### 本文
***

書き下ろし短篇によるSFアンソロジー。責任編集は大森望。
いままで大森氏の編集によるアンソロジーを何冊か読んできたけど
どうも彼と私では好みのSFがかなり異なるようだ。
(もちろん一致する場合もあるのだけど、それはかなり少ない)

だから、彼の編集するアンソロジーはここのところ
買わないことが多くなってきたのだけど、このシリーズに関しては、
けっこう ”当たり” の作品に出合うことが多いので
なかなかやめられないんだよねぇ。

■理解できて、面白かったもの

「あざらしが丘」高山羽根子
日本初の捕鯨(!)アイドルユニット、〈あざらしが丘〉。
湾岸にステージを設置、そこで彼女らが実際に捕鯨する様子を
”ライブ配信” するという、捕鯨のイメージアップアイドルだ。
しかしある日、彼女らの ”ライブ会場” に
通常の数倍もの巨大な鯨が現れて大暴れ。
その鯨は〈モビィ〉と呼ばれることになったが・・・
こういうぶっ飛んだ話を書く人が芥川賞を取るようになった。
いい時代になったものです(笑)。

***

### データセットの行
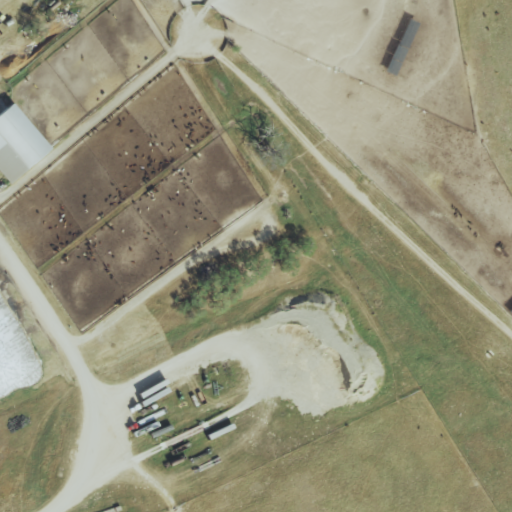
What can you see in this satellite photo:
building: (14, 143)
road: (5, 247)
road: (93, 380)
road: (252, 393)
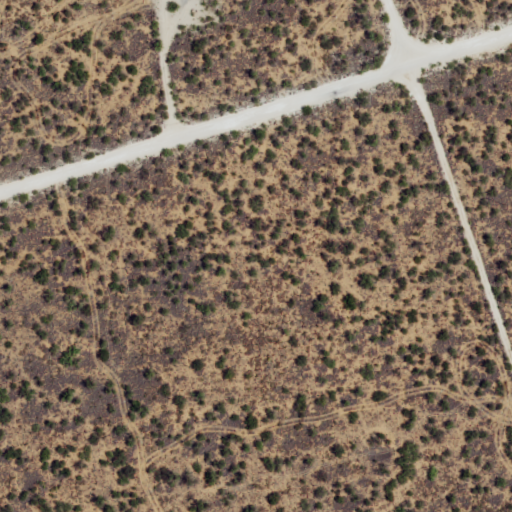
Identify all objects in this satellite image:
road: (255, 117)
road: (448, 182)
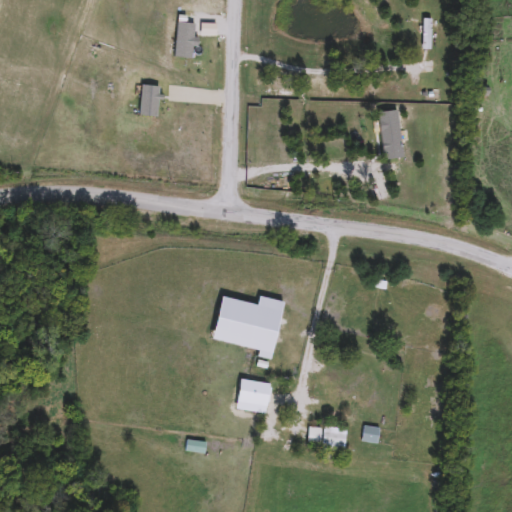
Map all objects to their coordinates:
road: (322, 72)
building: (148, 102)
road: (229, 107)
road: (298, 168)
road: (257, 218)
road: (319, 317)
building: (250, 327)
building: (249, 386)
building: (249, 386)
building: (330, 394)
building: (330, 395)
building: (369, 431)
building: (370, 432)
building: (322, 439)
building: (322, 439)
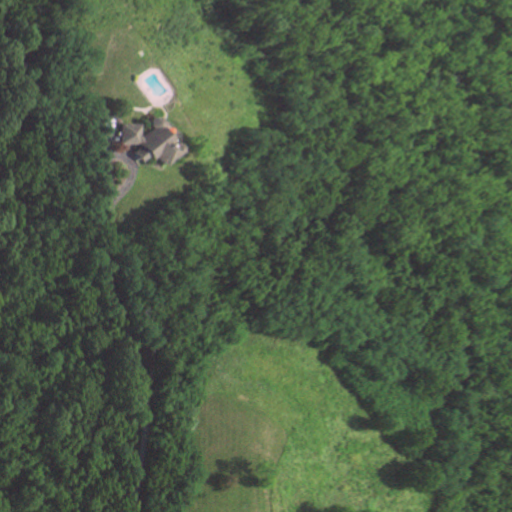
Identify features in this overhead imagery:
road: (125, 324)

***

### 課題内容
本文の要点を2文でまとめてください。

### 出力結果
大森望が責任編集を務める書き下ろし短篇のSFアンソロジーについて、筆者は大森氏とSFの好みがかなり異なるものの、このシリーズでは当たりの作品に出合うことが多いのでなかなかやめられないと述べている。理解できて面白かった作品として高山羽根子「あざらしが丘」を挙げ、日本初の捕鯨アイドルユニットの"ライブ会場"に通常の数倍もの巨大な鯨が現れて大暴れする話だと紹介している。